Set late last century in the amoral, anarchic American frontier, Dead Man is actually a cross-genre concoction - a western road movie. Acting dynamo Johnny Depp (what can’t this man do?) stars as William Blake - the accountant, not the poet. Straightlaced Blake travels to the frayed edge of the frontier, to a misbegotten hole called Machine, where he expects to take up employment at the local steel works. But fate is unkind, and soon Blake finds himself shot, on the run, wanted for murder and at the mercy ‘Nobody’, (Gary Farmer) a wise and enigmatic Native American who, assuming Blake to be the poet and not the accountant, is only too pleased to become his fellow traveller to... who knows where.

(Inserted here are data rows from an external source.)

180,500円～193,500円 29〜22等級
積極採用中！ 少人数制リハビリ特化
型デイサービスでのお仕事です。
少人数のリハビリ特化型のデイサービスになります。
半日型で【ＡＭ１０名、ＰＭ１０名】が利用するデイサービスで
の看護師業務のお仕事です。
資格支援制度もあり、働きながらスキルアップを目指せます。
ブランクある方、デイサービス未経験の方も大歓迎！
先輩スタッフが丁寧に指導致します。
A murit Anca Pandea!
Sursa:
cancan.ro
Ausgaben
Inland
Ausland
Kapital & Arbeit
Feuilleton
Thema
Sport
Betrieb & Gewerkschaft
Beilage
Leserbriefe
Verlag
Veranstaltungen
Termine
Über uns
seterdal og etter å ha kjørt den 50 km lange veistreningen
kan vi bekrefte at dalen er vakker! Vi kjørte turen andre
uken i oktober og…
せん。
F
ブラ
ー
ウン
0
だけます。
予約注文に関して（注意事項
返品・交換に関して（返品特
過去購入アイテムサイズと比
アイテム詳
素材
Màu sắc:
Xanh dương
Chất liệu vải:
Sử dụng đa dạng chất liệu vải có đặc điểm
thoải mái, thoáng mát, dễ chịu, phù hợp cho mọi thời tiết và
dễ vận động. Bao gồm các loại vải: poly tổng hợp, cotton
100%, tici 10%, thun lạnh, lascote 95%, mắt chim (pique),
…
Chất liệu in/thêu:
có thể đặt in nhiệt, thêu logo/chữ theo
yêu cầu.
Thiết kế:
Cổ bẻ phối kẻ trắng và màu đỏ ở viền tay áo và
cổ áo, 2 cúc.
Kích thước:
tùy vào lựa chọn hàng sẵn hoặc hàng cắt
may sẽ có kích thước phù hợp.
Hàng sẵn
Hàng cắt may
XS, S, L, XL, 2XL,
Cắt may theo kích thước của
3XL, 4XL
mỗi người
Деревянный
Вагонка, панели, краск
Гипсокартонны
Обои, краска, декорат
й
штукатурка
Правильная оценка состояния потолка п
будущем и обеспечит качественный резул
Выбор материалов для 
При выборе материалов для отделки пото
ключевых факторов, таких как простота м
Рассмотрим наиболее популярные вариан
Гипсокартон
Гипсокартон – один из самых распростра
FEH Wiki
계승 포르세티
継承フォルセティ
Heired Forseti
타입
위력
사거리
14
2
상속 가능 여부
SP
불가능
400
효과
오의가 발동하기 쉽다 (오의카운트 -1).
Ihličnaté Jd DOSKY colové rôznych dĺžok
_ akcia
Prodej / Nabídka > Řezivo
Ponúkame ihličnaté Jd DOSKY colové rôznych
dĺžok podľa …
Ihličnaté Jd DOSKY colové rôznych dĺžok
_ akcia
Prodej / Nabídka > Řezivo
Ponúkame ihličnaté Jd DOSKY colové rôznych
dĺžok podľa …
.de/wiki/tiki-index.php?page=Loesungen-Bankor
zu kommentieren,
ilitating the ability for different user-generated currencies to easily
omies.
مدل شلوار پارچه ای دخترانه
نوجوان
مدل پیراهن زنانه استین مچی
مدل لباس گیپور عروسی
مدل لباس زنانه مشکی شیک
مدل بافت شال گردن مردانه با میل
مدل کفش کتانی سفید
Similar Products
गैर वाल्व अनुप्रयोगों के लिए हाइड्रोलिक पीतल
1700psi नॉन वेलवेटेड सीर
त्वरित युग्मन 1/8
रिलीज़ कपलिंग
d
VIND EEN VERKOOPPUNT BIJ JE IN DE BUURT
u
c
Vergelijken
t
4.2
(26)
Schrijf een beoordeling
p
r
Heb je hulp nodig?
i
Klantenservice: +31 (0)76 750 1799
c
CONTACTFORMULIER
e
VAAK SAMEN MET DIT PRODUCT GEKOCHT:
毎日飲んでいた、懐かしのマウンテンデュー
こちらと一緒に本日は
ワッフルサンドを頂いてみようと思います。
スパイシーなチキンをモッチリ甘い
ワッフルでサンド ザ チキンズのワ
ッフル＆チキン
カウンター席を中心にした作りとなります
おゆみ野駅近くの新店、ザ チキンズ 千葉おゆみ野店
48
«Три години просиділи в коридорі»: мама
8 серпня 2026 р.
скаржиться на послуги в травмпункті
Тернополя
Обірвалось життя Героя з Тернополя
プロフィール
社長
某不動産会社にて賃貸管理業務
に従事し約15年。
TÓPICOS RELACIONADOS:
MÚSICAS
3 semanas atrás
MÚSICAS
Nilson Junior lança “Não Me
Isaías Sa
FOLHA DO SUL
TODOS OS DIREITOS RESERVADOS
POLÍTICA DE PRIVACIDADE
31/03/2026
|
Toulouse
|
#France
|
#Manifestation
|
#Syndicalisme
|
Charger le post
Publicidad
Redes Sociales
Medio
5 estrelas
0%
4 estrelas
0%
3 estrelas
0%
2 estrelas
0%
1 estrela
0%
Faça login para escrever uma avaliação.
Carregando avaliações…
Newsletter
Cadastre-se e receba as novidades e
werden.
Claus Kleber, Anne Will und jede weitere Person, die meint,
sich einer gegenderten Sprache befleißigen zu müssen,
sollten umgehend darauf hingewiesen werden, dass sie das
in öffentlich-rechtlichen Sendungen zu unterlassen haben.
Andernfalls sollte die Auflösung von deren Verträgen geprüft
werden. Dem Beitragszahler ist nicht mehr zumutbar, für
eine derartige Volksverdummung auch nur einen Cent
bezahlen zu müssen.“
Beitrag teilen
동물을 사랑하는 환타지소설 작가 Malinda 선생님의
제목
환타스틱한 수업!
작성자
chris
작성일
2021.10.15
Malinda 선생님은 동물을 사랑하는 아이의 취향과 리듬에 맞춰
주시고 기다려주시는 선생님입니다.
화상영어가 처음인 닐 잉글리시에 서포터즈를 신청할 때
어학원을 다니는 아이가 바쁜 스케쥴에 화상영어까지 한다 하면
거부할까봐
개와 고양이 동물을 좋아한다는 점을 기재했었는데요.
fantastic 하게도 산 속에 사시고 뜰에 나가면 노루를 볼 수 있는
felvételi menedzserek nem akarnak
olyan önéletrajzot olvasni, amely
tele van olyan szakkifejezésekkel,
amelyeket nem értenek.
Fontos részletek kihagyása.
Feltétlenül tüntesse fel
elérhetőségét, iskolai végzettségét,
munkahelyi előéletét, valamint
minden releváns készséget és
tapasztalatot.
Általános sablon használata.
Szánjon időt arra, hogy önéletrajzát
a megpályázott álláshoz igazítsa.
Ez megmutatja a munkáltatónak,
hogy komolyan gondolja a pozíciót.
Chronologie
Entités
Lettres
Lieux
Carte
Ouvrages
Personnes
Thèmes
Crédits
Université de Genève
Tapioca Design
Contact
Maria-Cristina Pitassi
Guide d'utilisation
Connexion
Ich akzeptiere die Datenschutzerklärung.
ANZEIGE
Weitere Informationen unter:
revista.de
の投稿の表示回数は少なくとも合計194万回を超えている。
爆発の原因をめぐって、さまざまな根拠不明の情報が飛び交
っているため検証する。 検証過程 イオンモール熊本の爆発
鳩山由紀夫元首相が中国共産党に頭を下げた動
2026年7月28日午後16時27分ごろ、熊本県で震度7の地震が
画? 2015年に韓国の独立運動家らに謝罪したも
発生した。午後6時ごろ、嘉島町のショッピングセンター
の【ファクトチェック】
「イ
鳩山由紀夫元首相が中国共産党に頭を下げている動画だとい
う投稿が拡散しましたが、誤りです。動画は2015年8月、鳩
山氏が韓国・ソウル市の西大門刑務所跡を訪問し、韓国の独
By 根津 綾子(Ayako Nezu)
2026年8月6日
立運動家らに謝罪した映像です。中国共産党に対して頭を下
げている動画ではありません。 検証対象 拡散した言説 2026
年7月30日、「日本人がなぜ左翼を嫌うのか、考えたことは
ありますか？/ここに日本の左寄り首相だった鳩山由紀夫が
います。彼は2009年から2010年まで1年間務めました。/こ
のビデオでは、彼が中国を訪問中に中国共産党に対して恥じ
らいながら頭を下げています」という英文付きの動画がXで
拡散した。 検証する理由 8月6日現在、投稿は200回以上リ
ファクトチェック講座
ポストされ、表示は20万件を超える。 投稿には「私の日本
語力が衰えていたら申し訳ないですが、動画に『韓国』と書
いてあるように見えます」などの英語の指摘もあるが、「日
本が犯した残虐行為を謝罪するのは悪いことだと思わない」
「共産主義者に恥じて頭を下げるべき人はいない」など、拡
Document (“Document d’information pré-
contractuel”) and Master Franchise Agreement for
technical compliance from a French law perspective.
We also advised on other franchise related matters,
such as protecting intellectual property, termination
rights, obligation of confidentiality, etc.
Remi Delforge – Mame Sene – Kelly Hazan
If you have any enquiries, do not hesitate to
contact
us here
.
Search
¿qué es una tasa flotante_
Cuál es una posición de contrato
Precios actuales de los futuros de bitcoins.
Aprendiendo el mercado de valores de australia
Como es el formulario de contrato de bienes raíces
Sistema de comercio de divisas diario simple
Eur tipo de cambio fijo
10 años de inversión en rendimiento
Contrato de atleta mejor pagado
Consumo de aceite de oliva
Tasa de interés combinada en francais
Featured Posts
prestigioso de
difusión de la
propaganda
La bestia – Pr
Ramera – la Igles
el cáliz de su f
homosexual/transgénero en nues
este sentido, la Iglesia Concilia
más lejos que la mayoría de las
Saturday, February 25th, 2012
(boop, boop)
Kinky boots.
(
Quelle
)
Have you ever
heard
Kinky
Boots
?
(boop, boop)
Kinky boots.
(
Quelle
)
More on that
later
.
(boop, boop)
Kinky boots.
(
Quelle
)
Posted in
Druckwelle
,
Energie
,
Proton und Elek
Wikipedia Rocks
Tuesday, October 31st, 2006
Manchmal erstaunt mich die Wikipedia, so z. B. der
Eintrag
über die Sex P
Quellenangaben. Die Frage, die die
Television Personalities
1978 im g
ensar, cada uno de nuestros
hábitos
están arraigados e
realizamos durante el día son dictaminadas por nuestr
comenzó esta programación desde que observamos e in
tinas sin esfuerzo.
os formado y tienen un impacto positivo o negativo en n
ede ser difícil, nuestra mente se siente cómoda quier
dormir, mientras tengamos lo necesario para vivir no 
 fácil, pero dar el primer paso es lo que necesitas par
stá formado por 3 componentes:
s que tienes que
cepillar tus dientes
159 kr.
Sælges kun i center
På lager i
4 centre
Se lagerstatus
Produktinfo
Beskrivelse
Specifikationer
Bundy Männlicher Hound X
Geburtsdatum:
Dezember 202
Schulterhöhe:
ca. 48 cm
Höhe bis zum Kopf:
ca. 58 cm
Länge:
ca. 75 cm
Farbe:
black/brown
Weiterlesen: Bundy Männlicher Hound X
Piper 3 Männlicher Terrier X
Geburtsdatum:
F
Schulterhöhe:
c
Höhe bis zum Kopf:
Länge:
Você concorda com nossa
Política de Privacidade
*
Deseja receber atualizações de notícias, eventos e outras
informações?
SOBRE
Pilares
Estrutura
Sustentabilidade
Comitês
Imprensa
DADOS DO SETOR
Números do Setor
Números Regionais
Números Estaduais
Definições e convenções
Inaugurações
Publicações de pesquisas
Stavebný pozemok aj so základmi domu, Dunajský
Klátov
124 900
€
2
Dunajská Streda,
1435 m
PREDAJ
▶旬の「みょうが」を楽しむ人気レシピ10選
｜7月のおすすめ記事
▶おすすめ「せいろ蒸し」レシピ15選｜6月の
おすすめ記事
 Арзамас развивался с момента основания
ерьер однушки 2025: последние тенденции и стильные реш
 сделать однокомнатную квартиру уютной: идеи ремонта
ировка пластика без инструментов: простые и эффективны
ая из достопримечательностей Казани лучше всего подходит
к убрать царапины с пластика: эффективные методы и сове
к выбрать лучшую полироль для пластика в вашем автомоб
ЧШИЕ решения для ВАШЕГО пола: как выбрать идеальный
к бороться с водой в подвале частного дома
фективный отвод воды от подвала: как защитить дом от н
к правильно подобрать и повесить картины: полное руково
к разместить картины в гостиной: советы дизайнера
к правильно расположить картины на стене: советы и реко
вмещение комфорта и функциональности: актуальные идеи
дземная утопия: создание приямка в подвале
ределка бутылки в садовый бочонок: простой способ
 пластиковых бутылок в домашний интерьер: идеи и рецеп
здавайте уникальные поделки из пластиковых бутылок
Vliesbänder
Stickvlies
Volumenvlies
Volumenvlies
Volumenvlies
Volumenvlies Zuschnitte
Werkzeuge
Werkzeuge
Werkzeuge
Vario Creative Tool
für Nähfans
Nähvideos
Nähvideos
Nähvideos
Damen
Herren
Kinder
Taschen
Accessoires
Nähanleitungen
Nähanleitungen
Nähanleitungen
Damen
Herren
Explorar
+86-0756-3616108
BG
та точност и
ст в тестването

The film then settles into a journey into darkest night as Nobody guides the wounded, dying Blake through a ravaged landscape full of decaying reminders of white man’s savagry, to his final resting place in ‘the spirit world’. On the way, Blake becomes a kind of accidental avenging angel, casually wreaking vengeance on any ‘stupid white man’ who crosses their path. Adding interest to the narrative, these two archetypical christian pilgrims are pursued by ‘three wise gunmen’, led with distinction by a suitably consumptive Lance Henricksen (The Terminator, Hard Target).

While again bearing his trademark flaws of a painfully slow narrative, a camera that uncomfortably lingers, and a steadfast refusal to yell ‘cut!’, Jarmusch turns these negatives to his advantage in Dead Man. The film induces a strange, intoxicating semi-conciousness as it meanders and saunters its way home. Yet Jarmusch also puts the viewer on guard by punctuating the sparseness and silence with moments of extreme, graphic violence.

Death indeed stalks each frame, helped immeasurably by Robby Müller’s stark, brooding black and white cinematography and Neil Young’s other worldly splashes of inspired guitar licks, dropped in like emotional bombs from hell to augment the drama.

Farmer, who is Native American, is a revelation as Nobody, bringing a quiet dignity and defiant indignation to the ‘faithful injun’ role. Depp carries the film almost on sheer charisma and is perfectly cast as the ‘poet of atrocity’ wreaking vengeance on the guilty before ascending to a better world. Amusing cameos from the likes of Crispin Glover, Robert Mitchum, John Hurt, Alfred Molina, Gabriel Byrne and Iggy Pop are but small treats to savour on the way.

As a spiritual meditation, Dean Man is confused and a little flaky - the nihilism and sense of loss really lead nowhere beyond the end credits. As a political indictment of colonialism, it is more convincing, and eminently worthy. As film art it is effective, often funny and ultimately quite moving.

As entertainment, it’s thirty minutes too long.